• **EXCERTO DE ORIGEM**:
§ §

# Serra de Montemuro 22/02/09



## vifra (25 Fev 2009 às 22:31)

Quando planeei aproveitar o fim de semana de carnaval na minha terra, Gralheira na serra de Montemuro, fui ao site da MODIS (1ª foto) e vi que ainda haveria qualquer coisa lá no topo.
Desejoso de chegar, constatei e aqui deixo o meu testemunho, que no topo da serra a neve teimosamente não quer derreter, já lá vai mais de 15 dias de "bom" tempo. Segundo o relato de pastores, há no alto da serra "marinheiros" com mais de um metro de altura e que vai demorar tempo a derreter. 
Aqui deixo algumas fotos deste fim de semana. Espero que gostem!

§ §

• **DADOS FORNECIDOS**:
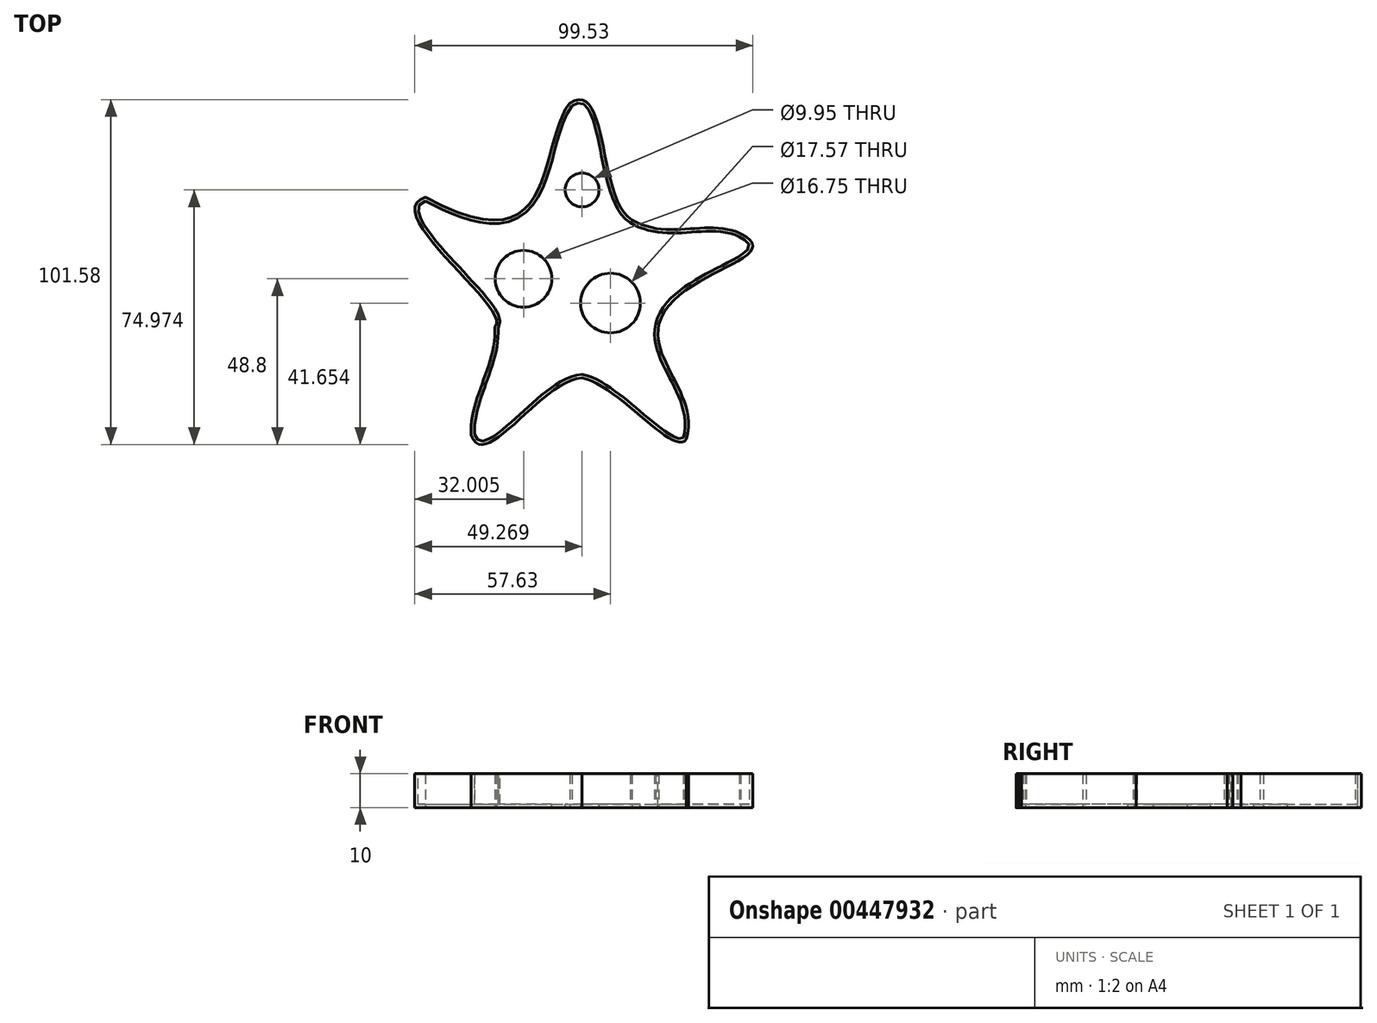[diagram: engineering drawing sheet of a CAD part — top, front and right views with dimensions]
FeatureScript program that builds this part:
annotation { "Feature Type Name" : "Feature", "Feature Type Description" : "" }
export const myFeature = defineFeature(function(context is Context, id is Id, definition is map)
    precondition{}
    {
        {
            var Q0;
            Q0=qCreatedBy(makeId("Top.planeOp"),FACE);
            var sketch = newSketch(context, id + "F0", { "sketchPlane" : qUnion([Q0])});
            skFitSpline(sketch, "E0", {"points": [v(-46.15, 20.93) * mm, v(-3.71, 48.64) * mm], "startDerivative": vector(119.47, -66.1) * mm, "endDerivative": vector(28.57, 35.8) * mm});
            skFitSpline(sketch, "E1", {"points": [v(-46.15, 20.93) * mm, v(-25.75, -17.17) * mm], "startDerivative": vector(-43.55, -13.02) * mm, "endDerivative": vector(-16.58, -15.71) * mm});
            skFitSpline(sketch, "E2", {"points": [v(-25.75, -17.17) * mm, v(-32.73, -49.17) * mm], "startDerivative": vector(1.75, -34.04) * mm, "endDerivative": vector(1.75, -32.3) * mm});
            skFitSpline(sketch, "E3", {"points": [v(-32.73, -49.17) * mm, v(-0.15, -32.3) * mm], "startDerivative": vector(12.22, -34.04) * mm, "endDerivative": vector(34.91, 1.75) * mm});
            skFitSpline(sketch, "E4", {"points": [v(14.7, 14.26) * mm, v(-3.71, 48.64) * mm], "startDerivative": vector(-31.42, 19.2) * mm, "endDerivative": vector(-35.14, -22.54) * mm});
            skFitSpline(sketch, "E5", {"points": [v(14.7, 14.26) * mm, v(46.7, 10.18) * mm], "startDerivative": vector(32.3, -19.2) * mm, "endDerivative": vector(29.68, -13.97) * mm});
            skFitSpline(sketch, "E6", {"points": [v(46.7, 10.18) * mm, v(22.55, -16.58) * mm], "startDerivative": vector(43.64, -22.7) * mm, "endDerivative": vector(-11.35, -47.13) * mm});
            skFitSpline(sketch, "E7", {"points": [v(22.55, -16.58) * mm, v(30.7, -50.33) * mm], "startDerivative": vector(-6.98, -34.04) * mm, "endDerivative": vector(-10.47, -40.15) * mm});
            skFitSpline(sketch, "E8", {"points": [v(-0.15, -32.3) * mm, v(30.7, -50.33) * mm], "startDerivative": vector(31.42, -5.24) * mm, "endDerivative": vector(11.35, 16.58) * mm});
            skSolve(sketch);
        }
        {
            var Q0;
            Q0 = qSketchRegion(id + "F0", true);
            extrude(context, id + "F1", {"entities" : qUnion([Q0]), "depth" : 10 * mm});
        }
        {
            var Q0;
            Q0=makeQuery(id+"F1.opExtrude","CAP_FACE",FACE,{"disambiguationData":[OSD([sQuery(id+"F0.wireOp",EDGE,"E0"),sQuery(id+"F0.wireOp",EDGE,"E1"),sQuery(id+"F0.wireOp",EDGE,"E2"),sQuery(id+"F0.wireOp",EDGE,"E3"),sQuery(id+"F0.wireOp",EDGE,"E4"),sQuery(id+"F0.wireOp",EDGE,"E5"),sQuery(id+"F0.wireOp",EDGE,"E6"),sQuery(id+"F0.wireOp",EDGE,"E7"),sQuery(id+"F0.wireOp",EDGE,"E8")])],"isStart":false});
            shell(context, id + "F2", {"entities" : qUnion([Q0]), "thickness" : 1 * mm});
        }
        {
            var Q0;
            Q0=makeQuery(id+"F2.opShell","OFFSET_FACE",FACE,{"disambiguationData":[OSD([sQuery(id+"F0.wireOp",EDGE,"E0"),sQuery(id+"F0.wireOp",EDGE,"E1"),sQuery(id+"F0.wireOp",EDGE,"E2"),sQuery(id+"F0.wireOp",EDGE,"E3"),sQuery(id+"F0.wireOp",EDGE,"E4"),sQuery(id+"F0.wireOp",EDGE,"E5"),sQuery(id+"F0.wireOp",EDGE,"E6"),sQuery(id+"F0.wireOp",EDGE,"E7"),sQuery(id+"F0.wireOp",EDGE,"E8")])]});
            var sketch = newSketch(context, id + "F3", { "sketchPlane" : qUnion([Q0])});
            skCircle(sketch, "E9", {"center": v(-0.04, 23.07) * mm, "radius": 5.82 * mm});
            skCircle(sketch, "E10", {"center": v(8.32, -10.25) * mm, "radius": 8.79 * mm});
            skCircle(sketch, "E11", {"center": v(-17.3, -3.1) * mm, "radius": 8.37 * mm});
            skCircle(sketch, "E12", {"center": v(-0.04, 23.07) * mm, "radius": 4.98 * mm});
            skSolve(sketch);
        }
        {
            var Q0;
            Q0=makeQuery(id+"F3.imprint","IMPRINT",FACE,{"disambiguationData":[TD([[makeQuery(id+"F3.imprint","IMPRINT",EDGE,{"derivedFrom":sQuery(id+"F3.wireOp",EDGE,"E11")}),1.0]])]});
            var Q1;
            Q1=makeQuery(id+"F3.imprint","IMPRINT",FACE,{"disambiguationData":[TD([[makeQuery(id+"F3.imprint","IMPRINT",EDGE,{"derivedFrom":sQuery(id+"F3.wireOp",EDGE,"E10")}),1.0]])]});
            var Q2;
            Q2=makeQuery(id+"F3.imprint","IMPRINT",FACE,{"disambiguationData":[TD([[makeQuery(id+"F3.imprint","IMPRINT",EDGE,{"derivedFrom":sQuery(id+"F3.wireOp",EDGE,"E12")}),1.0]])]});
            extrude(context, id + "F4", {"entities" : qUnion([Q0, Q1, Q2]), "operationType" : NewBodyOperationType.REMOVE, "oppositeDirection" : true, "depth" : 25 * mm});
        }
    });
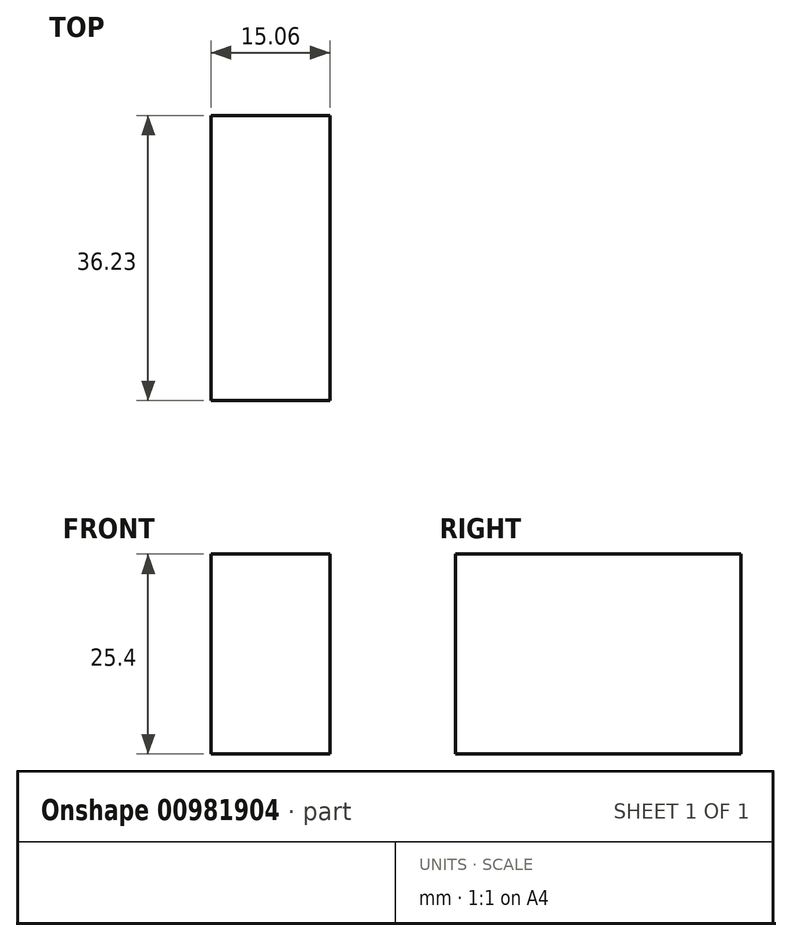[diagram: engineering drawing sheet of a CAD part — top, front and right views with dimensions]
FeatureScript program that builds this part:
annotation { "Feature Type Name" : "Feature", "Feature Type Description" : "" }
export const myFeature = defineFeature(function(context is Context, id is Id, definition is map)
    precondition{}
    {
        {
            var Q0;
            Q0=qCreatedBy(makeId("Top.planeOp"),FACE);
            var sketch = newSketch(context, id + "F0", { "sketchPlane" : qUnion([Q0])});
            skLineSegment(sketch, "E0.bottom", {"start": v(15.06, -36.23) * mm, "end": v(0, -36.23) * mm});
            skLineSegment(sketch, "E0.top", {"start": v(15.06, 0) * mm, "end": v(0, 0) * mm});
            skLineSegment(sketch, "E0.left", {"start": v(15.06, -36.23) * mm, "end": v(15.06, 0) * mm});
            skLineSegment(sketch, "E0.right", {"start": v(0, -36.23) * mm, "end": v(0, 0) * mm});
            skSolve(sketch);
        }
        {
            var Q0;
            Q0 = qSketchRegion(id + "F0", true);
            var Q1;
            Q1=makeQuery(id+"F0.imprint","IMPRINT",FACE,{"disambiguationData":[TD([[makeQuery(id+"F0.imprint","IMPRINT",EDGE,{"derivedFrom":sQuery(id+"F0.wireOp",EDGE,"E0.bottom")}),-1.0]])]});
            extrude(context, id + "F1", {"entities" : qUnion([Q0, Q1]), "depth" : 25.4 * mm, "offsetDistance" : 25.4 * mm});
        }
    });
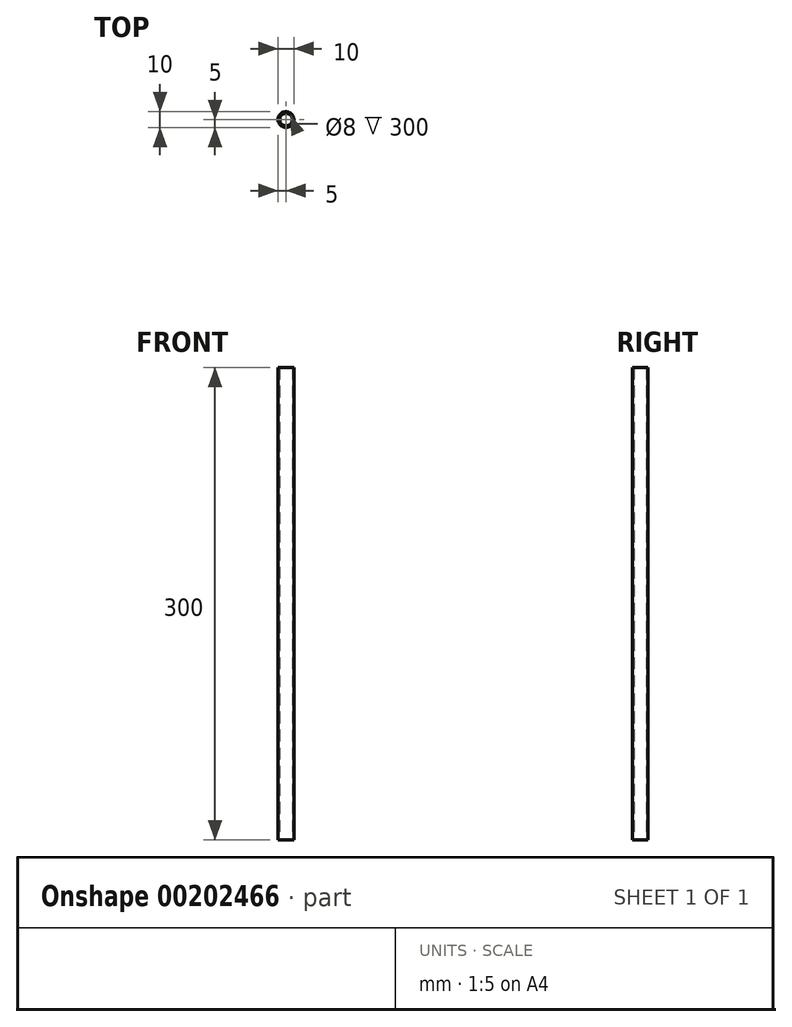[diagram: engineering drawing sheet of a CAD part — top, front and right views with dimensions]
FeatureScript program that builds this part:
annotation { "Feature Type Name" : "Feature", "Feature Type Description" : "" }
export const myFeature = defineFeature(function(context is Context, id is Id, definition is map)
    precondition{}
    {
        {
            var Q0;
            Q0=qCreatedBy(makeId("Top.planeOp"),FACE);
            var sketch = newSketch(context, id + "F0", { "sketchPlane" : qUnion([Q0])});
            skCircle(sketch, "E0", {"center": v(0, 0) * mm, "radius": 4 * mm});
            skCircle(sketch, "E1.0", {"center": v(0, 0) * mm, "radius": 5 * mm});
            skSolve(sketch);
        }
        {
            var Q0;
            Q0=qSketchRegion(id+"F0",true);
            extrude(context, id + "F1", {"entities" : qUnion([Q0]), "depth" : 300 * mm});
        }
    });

§ §

• **EXERCÍCIO PROPOSTO**:
Transcreva, do relato sobre a neve na serra de Montemuro, o trecho entre "# Serra de Montemuro" e "lá no topo.", inclusive.

• **RESPOSTA DO EXERCÍCIO**:
# Serra de Montemuro 22/02/09



## vifra (25 Fev 2009 às 22:31)

Quando planeei aproveitar o fim de semana de carnaval na minha terra, Gralheira na serra de Montemuro, fui ao site da MODIS (1ª foto) e vi que ainda haveria qualquer coisa lá no topo.